● Excerpt provided:
########################################
But every time I read the Grinch, I’m struck by a deeper, but sometimes overlooked, theme: Unconditional forgiveness is what makes a community work. In other words, the Grinch is about a community that welcomes back an outcast (and criminal) with open arms. It’s less a tale about anti-materialism than it is about compassion and mercy.
Lets look briefly at the story.
The Grinch himself lives high above Whoville. The book actually mentions that the Grinch has been living as a hermit for 53 years — a specific amount of time that implies his isolation is finite and may have been preceded by a period in which he lived in society. The idea that he was once a Who himself is further supported by the fact that, as Christmas draws near, the Grinch is well-aware of how the Whos will celebrate. He knows about the public rituals (singing around a tree in the town square) and the private activities (feasting, exchanging gifts, playing games, etc.). The Grinch is, pretty clearly, a former Who3.
The Grinch of course hates Christmas, and so he resolves to steal all the presents, decor, and food from every house in Whoville. And it works. Over the course of Christmas Eve night, the Grinch robs every household in town, thinking that such a crime will “stop Christmas from coming.”
The climax of the story — at least as it’s conventionally understood — comes soon thereafter as the Grinch, about to dump his loot off the side of a mountain, hears the Whos singing down below. He realizes he didn’t stop Christmas from coming and his shriveled heart grows three sizes. Triumphantly, he bolts back down to Whoville to return all the stolen goods.
Up until this point, the Grinch looks a lot like other true-meaning-of-Christmas stories. The Grinch is a scrooge who learns the error of his ways.
But what comes next is even more important: The Whos down in Whoville welcome the Grinch back.
This conclusion is significant. As I mentioned above, the Grinch wasn’t a stranger to the town. They would have known who he was. More importantly, the Whos would have put two and two together and realized the Grinch robbed them. His past behavior, known animosity toward Christmas, and the fact that he showed up with all the presents right after they were stolen would have made his guilt painfully obvious.
If this were a western, the Grinch would have been summarily hanged. If it were real life, he would at least be jailed. And I know if someone robbed my house on Christmas Eve then showed up and returned the presents I would be furious and looking for revenge.
But that’s not what the Whos did. They didn’t arrest him, cut him off or cast him out. Instead, they gave him the seat of honor at their Christmas feast, his Christmas Eve transgression apparently forgotten4.
Obviously the Grinch is not real life and doesn’t explore policy nuances. The Grinch isn’t a treatise on the criminal justice system.
########################################
● Data shown:
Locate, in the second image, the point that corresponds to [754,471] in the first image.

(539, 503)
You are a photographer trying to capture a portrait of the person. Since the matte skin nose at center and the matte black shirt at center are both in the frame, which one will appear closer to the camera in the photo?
########################################
Rewrite the part of the Grinch passage starting with "But that’s not" and going on through "transgression apparently forgotten4.", putting "banquet" in place of "feast".

But that’s not what the Whos did. They didn’t arrest him, cut him off or cast him out. Instead, they gave him the seat of honor at their Christmas banquet, his Christmas Eve transgression apparently forgotten4.